Siempre que empezaba el curso alguno de los alumnos de 4º de Secundaria decía en voz alta, muchas veces para hacerse el gallito más que por verdadera convicción, que no creía. Era en la primera o segunda clase de religión del año.
Mi respuesta siempre era la misma. Tú eres creyente como lo somos muchos. Tú crees porque no puedes probar nada con la razón científica. Piensas que no hay nada más allá de la vida, ni hubo nada antes. Piensas que estamos aquí por azar y que esta casualidad un día tendrá su punto final con la muerte.
Los llamados creyentes, igual. Creen en Dios, creen en Jesucristo que vino con la misión de que vivamos plenamente y para decirnos que Dios vence a la muerte y al mal. Que el amor a todas las personas y el servicio merecen la pena. Pero no pueden demostrarlo científicamente.
En este tipo de conversación se escucha pronto ese argumento de que los creyentes creen para cubrir una necesidad humana, psicológica y espiritual de no encontrarse solos. Sin embargo, pocas veces se escucha que esa necesidad, si es común a todas las personas, la tenemos que resolver todos. Así que si te dices creyente como si te consideras no creyente has cubierto esa necesidad.
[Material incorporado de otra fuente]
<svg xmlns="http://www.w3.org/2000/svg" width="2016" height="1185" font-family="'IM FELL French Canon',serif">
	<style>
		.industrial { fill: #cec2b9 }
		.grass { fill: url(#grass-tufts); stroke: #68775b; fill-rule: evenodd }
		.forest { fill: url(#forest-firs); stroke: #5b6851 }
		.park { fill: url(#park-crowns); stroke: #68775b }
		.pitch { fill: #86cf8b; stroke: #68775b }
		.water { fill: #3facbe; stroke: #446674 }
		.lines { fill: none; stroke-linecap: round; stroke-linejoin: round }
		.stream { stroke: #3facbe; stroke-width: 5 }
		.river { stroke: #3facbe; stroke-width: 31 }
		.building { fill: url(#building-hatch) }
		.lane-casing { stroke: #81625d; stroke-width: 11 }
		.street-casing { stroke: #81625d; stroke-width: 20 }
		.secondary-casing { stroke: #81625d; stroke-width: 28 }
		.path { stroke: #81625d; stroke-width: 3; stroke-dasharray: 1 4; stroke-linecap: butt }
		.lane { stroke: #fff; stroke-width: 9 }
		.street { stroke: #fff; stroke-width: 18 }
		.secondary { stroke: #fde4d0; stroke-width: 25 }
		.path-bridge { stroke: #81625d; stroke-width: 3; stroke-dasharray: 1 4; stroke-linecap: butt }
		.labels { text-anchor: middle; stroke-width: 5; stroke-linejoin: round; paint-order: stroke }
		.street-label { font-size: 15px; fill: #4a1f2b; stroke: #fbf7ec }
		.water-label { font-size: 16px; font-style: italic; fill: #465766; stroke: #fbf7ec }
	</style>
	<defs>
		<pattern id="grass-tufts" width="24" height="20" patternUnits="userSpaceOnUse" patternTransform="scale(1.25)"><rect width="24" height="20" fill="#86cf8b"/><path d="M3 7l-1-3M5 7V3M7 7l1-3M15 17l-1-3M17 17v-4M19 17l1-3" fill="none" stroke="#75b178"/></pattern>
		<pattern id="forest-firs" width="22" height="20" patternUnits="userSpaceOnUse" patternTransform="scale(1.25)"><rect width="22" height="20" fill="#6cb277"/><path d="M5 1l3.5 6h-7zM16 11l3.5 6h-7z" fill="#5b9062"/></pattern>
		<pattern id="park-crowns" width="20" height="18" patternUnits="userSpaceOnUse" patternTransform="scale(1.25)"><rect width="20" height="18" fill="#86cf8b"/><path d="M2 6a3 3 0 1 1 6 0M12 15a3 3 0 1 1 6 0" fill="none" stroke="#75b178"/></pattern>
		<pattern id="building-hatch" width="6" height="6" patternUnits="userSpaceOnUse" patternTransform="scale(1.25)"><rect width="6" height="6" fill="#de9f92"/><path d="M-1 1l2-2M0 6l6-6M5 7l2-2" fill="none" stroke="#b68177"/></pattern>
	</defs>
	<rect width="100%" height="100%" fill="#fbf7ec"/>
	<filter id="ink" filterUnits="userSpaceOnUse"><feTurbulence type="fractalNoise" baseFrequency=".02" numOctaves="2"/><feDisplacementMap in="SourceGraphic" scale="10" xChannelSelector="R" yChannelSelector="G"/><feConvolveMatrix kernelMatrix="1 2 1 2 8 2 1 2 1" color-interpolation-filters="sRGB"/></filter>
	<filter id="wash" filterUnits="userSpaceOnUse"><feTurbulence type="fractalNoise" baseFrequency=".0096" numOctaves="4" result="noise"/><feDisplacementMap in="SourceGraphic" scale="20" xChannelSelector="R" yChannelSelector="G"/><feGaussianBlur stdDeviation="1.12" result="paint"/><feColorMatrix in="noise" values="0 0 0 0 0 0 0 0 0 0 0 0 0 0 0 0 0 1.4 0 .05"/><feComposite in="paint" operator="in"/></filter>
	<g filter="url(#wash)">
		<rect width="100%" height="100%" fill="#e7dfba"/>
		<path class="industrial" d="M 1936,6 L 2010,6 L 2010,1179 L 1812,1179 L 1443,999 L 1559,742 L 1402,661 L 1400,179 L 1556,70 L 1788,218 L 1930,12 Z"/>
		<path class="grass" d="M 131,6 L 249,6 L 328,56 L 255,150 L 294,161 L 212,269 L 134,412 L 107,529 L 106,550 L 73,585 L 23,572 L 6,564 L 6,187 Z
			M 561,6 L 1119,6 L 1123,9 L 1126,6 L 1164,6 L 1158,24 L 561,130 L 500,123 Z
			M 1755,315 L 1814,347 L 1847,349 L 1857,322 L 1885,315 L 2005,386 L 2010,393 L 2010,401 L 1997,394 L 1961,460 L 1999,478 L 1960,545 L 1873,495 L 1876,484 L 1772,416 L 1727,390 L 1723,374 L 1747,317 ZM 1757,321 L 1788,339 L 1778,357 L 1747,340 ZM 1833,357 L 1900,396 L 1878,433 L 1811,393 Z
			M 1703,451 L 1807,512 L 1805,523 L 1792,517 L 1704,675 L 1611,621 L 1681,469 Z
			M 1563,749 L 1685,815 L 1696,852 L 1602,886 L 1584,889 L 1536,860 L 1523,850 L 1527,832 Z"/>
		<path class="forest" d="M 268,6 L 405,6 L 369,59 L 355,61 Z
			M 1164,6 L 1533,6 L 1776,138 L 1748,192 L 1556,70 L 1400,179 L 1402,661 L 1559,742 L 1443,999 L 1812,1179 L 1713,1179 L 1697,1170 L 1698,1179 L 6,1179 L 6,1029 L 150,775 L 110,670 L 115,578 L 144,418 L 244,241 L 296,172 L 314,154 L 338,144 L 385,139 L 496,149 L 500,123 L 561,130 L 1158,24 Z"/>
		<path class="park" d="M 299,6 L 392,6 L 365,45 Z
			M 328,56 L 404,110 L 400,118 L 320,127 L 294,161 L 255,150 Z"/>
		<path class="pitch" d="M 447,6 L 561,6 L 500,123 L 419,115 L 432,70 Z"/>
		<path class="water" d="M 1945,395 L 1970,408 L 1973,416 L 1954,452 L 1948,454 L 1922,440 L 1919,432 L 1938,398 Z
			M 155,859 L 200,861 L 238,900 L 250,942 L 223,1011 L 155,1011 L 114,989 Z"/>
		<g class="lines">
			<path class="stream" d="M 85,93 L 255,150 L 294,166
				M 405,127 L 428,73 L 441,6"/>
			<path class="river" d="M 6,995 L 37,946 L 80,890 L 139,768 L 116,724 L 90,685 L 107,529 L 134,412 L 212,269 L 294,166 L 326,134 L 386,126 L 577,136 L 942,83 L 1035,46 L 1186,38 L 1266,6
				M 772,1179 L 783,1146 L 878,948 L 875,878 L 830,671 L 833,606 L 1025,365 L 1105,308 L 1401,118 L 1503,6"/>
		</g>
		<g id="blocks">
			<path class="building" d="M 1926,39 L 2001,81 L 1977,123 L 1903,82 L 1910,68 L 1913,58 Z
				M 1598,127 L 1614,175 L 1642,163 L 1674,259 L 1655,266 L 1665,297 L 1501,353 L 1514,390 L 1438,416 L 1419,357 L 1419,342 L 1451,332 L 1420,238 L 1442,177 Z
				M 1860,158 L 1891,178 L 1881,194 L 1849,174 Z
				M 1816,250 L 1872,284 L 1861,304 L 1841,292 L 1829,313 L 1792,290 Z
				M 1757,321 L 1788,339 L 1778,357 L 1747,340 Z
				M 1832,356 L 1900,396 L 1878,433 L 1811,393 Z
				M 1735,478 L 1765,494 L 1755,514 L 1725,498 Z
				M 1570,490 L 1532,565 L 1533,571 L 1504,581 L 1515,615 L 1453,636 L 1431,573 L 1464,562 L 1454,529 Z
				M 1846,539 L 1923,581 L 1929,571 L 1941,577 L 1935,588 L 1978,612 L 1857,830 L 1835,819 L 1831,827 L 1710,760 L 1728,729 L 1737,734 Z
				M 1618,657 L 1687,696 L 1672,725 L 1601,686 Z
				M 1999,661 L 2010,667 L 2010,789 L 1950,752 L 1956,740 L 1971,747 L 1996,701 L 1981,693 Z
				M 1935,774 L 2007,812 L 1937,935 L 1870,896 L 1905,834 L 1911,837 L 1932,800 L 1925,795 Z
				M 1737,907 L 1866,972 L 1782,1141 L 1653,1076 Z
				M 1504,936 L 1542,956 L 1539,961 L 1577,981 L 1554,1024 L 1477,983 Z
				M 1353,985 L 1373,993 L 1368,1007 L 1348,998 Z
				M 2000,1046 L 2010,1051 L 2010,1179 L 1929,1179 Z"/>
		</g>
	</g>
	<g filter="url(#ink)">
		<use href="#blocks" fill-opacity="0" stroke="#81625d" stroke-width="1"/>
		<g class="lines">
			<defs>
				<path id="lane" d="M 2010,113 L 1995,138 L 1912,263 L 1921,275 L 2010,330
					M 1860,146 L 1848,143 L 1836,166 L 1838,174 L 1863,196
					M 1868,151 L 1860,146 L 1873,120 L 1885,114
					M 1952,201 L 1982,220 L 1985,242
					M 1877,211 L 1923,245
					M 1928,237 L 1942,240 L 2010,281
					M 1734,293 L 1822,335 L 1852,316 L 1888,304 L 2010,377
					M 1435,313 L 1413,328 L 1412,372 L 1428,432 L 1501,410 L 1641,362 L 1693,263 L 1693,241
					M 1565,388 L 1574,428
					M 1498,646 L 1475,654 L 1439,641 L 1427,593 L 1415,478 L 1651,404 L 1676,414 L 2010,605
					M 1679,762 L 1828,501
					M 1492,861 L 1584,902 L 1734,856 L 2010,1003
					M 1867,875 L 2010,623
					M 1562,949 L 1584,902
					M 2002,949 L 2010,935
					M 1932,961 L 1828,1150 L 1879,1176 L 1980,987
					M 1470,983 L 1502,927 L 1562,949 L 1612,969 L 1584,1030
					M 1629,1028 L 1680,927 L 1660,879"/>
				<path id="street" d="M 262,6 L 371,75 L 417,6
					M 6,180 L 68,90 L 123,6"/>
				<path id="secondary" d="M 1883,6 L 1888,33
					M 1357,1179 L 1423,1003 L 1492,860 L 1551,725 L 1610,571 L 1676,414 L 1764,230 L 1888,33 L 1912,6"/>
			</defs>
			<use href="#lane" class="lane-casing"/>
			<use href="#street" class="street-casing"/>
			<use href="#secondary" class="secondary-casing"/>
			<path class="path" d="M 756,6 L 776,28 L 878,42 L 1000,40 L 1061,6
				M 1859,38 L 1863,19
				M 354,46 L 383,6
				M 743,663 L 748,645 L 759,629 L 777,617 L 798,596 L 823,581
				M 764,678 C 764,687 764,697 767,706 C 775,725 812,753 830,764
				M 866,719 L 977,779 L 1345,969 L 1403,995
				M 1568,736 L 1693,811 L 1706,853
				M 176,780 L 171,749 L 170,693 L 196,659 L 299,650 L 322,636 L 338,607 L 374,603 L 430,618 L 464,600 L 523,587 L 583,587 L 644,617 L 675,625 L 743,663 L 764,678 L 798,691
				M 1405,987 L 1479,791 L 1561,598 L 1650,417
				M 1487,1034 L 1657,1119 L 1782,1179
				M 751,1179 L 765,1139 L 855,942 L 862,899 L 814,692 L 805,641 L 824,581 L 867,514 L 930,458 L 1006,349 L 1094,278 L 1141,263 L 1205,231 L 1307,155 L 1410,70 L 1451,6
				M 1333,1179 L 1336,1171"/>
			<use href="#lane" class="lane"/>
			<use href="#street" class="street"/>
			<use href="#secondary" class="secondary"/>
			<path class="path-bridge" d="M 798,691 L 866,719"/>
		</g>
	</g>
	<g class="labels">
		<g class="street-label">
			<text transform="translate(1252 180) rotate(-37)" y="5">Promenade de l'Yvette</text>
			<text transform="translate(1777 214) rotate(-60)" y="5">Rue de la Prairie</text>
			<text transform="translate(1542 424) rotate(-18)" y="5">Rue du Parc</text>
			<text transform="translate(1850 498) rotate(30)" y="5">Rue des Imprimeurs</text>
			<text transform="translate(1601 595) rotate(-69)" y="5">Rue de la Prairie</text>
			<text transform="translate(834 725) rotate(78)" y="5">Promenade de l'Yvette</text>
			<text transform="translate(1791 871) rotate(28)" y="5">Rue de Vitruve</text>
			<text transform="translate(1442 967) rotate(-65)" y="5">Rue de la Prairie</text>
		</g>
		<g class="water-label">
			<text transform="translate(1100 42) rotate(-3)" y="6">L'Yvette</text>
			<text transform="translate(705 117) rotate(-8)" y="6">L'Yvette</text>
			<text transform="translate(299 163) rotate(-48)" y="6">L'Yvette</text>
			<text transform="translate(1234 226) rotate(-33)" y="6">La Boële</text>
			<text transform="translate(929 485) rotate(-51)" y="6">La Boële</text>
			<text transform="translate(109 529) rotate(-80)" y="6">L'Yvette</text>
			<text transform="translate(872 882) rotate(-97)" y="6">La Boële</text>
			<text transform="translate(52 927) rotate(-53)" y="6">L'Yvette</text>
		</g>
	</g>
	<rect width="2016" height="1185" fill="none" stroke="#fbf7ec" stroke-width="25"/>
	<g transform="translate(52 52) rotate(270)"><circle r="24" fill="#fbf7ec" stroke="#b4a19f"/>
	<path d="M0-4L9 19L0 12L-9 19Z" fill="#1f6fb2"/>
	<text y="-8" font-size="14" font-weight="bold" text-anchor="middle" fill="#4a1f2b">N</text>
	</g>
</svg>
Las dos opciones tienen fe en que Dios camine a nuestro lado o no haya nada.
Me parece que el título que nos demos a nosotros mismos no es importante. Sí lo es, creas o no, que estés abierto a la trascendencia. Que busques algo más que el carpe diem. Que no dejes de cuestionarte con esas preguntas que son un misterio, pero en cuya respuesta nos jugamos la vida: ¿qué hago aquí?, ¿para qué estoy viviendo?, ¿a qué me invita Jesucristo?, ¿qué puedo hacer contra el mal y el sufrimiento?
Ojalá todos, creyentes o no, estemos abiertos a un encuentro en el que Dios se acerca para restaurarnos y enviarnos. El Señor viene a encontrarte.